Which sense do you rely on most? As a photographer I can only answer this question in one way - without the sense of vision I would not be able to do my job and not be able to do what I love. I would also think that my general activity levels would be much lower - goodbye my regular cycle rides to Richmond park, goodbye swims in the local pool, farewell kite surfing. Losing my eyesight would probably ruin me in the current sense of me.
It did not ruin Tiri Hughes whom I photographed for Blind Children UK a few weeks ago. Tiri is one of the most inspirational people I have ever met. She was diagnosed with a number of genetic ocular conditions in early childhood and would describe herself as being able to see about 5% of what normal vision would provide you with. She uses a cane and is applying to get a guide dog when she is old enough. And she just happens to be an internationally acclaimed, medal-winning athlete. She has represented the UK at disability swimming and gymnastic championships across the world and can bend in ways I never could.

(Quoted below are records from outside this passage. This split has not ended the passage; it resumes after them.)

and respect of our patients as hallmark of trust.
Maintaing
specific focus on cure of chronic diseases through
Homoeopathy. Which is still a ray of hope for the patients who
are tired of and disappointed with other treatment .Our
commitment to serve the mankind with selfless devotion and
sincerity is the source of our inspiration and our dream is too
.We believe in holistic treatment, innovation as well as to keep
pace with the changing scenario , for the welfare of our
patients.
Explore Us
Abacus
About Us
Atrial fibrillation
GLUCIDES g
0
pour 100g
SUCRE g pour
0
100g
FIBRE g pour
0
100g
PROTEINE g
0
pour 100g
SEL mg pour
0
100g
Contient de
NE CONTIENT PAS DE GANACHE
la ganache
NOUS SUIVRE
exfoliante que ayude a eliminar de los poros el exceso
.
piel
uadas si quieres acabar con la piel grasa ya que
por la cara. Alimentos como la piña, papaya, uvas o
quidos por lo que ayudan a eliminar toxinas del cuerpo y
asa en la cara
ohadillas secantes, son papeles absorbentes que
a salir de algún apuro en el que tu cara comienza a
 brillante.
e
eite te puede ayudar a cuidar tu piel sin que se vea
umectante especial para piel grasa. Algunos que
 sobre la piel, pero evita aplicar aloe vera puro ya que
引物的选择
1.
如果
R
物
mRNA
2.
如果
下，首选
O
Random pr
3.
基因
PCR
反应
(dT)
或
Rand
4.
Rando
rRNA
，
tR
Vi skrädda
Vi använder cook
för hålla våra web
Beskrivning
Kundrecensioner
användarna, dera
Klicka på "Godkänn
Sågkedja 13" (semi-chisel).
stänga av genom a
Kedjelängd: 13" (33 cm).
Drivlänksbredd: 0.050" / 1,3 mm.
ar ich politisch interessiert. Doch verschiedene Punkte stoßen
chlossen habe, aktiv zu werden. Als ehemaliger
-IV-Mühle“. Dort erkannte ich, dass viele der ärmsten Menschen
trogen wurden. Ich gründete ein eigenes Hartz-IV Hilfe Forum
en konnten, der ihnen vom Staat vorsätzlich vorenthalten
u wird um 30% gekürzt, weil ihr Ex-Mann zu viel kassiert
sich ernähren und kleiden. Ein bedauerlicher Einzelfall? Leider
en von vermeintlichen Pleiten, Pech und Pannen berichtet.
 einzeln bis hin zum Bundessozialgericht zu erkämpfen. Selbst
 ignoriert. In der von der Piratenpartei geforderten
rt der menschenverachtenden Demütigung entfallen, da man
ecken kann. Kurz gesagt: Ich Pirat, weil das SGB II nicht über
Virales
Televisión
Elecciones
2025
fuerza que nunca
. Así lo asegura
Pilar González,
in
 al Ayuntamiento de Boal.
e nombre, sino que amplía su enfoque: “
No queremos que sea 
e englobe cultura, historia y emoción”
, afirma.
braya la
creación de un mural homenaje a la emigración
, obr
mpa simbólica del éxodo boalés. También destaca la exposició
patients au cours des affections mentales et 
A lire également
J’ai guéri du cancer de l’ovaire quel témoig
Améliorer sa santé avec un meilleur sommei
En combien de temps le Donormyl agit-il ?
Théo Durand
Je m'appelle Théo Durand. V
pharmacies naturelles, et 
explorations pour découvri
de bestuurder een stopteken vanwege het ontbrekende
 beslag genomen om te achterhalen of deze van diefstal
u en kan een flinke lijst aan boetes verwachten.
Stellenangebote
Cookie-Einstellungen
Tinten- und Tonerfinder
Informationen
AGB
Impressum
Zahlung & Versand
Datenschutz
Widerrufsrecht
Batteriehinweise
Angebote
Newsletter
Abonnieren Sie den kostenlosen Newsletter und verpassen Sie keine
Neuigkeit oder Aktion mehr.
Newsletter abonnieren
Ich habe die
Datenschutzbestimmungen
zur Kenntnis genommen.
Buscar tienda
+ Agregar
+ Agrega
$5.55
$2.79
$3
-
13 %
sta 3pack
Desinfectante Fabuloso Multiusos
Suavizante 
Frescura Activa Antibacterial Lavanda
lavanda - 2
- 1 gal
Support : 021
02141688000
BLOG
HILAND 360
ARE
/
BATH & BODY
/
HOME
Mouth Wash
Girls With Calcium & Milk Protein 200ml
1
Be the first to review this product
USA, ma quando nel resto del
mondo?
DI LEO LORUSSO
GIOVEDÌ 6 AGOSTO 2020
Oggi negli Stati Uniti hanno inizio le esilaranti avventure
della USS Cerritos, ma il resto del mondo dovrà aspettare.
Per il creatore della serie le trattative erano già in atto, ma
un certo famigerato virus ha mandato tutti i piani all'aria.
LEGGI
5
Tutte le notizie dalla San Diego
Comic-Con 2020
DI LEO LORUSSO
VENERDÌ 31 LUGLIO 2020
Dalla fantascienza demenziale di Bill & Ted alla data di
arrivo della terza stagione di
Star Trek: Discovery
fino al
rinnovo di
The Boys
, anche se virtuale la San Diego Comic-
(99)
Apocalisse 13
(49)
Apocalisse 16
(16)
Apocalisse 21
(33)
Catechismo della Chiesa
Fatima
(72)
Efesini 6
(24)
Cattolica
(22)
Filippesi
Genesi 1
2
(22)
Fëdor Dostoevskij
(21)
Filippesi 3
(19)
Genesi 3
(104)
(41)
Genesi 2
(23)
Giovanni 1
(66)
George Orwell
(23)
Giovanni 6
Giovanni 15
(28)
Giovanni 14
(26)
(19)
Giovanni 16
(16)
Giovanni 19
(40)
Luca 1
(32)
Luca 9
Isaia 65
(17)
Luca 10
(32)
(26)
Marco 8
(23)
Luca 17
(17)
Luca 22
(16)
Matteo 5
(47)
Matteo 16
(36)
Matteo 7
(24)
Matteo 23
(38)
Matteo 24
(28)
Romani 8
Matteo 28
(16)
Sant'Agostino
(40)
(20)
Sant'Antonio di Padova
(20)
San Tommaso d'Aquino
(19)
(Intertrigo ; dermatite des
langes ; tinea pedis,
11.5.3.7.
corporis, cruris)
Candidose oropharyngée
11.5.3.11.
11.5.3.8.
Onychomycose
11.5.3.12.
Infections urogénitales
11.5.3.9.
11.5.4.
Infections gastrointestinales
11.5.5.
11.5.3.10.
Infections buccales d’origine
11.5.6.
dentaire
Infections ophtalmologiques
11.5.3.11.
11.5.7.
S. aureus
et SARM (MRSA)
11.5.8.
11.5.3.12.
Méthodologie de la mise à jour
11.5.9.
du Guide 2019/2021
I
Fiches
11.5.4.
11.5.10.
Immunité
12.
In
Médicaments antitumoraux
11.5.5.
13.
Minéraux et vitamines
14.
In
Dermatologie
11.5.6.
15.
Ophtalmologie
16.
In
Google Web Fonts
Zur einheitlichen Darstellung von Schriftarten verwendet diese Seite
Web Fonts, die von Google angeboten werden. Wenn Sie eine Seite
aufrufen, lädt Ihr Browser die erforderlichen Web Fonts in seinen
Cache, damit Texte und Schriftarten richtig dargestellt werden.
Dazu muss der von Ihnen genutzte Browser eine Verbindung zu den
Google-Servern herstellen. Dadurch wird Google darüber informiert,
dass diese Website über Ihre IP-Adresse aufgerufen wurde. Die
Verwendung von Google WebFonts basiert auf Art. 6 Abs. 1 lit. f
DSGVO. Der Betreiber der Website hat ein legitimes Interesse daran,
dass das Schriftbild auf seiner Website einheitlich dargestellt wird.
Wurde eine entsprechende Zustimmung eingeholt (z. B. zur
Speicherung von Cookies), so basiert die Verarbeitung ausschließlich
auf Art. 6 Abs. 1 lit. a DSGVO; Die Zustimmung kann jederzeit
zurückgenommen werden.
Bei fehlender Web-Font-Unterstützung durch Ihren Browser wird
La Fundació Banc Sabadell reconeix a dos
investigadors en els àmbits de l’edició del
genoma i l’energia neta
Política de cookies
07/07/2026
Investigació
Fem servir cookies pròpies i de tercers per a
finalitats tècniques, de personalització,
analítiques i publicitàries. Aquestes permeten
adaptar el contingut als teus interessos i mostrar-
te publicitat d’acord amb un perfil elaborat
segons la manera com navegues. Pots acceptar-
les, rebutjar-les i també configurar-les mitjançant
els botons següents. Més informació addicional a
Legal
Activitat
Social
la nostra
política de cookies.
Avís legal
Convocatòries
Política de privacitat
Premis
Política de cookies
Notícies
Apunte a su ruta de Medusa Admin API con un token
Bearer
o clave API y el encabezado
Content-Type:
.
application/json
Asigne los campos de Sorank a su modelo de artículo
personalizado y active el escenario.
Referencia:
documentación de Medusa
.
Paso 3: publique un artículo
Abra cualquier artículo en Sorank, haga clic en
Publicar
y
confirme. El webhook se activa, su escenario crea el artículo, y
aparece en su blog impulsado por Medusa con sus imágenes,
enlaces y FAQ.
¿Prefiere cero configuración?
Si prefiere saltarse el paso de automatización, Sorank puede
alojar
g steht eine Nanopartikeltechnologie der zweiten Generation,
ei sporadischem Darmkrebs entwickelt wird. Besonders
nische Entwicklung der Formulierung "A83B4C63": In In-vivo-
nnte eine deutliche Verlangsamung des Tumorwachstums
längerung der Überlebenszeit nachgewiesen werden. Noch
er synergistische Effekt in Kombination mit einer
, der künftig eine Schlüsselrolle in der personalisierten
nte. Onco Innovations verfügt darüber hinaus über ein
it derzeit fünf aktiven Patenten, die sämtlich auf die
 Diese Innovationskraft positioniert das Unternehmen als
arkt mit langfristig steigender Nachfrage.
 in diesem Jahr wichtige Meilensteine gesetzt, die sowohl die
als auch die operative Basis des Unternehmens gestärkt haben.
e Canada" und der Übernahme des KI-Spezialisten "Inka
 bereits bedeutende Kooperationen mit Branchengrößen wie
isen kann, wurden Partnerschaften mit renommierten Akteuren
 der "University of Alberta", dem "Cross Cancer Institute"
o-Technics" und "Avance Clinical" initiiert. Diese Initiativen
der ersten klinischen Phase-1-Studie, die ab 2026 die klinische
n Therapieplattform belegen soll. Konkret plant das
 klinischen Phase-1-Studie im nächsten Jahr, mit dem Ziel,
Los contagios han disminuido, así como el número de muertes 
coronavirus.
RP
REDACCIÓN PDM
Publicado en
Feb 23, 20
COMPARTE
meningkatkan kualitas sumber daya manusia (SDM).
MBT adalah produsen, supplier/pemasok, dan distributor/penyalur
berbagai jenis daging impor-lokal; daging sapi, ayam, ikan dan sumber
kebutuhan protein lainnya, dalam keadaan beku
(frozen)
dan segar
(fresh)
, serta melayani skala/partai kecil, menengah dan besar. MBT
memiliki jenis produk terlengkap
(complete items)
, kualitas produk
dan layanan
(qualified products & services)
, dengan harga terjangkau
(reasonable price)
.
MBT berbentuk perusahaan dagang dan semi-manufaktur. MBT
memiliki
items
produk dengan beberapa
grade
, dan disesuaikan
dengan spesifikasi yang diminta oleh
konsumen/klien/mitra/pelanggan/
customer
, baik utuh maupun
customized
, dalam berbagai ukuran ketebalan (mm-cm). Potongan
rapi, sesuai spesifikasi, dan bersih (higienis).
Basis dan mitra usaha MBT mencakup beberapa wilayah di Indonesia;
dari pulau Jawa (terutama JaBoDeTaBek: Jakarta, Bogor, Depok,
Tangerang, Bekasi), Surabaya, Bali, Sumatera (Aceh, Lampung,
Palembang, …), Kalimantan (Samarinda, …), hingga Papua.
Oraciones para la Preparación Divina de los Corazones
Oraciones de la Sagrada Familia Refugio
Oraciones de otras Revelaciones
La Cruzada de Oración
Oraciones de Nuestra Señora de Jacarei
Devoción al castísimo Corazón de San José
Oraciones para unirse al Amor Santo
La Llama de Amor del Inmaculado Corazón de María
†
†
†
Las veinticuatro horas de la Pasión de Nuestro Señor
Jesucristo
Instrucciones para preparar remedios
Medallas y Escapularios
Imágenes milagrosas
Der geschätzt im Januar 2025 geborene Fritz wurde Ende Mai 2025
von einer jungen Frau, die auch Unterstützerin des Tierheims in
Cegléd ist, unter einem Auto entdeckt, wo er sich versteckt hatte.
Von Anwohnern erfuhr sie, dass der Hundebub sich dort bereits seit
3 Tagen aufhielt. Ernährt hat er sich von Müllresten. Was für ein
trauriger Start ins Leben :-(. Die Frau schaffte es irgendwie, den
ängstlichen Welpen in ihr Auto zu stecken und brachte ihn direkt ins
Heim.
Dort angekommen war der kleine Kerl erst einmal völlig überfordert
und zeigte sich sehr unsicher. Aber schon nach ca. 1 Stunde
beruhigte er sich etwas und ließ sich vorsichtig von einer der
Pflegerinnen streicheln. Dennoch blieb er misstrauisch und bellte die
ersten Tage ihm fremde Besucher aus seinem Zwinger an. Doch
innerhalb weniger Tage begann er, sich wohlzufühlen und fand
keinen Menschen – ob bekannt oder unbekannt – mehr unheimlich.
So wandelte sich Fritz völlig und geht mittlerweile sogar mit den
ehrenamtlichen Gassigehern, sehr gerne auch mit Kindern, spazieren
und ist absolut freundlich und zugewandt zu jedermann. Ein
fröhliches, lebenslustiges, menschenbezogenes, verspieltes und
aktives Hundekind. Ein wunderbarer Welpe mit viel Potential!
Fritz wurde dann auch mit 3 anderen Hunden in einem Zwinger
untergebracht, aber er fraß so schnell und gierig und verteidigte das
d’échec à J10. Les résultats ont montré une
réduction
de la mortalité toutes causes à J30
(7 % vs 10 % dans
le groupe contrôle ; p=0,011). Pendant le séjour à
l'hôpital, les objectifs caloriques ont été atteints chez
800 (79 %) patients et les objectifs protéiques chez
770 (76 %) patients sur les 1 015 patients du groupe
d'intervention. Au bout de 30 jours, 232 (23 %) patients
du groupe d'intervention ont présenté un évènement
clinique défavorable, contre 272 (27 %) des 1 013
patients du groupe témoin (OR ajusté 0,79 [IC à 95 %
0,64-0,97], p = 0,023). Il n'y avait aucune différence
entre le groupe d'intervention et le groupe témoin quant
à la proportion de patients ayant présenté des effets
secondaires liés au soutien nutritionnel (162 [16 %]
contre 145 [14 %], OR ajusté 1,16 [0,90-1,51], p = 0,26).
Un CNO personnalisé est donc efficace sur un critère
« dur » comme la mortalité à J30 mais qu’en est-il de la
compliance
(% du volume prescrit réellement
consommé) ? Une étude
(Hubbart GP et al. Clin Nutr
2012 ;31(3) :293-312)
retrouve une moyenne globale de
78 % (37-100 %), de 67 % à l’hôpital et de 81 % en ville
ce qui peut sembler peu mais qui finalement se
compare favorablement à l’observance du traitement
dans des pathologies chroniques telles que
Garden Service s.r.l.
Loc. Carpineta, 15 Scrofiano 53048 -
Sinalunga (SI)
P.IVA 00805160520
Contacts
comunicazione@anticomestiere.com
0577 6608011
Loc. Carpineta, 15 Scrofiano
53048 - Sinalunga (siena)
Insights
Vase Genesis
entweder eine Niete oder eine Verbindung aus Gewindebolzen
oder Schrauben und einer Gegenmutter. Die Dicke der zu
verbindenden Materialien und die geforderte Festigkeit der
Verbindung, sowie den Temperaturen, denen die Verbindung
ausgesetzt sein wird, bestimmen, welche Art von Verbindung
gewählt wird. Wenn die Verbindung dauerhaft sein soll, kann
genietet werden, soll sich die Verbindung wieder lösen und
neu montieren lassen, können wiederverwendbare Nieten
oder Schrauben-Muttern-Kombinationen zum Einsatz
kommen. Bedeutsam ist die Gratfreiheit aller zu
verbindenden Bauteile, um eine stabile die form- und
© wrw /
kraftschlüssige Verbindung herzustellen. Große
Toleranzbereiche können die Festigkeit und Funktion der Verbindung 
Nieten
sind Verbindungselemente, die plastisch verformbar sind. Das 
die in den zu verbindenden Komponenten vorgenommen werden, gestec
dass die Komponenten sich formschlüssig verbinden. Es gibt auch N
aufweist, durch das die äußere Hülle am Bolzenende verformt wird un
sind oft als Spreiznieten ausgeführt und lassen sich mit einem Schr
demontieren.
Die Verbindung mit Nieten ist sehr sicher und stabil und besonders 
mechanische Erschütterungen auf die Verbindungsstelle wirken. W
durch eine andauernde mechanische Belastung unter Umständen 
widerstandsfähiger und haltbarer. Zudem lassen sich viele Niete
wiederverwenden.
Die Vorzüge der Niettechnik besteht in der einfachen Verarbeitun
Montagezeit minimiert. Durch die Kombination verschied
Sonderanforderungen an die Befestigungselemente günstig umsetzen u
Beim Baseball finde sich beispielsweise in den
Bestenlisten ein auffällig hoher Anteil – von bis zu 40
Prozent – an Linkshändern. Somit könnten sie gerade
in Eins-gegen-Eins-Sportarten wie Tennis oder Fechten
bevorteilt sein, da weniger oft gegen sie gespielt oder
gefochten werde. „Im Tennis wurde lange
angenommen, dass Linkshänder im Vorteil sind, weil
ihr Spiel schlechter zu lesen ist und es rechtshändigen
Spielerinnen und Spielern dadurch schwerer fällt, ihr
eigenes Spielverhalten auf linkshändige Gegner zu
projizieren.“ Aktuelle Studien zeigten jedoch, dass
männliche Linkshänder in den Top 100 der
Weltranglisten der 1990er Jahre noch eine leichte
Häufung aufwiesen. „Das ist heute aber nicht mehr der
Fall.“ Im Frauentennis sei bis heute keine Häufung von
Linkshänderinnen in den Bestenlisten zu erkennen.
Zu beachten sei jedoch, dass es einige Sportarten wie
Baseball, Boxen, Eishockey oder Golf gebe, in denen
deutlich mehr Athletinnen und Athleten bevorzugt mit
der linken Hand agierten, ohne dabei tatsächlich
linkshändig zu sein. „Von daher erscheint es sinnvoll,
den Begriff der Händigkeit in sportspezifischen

This clash between apparent physical limitation and the freedom I associate with exercise provided my head with so much inspiration it was hard to choose just one setting for our shoot. We started off taking photos of Tiri in the gym - classic portraits perfect for my brief from the charity - to produce a library of publicity photographs they can use when promoting their work with visually impaired children. Gym ticked off, I had this mad idea of taking Tiri somewhere everyday and normal and asking her to do something completely abnormal. Having called all the supermarkets in Devon (or so it felt) I finally managed to convince ASDA in Torquay to block off their freezer aisle for our photoshoot for a few minutes. Tiri tried out a few different gymnastics moves and we ended up with a great shot of her doing a handstand. She was so at ease throwing the poses against the freezes I was just amazed.
For anyone who can barely cartwheel on the carpet at home without severe head injuries (i.e. most of us) Tiri can certainly be an inspiration. Thank you Blind Children UK and Tiri Hughes for the awesome opportunity. Also thanks to the manager of ASDA in Torquay for letting us use his space in rush hour.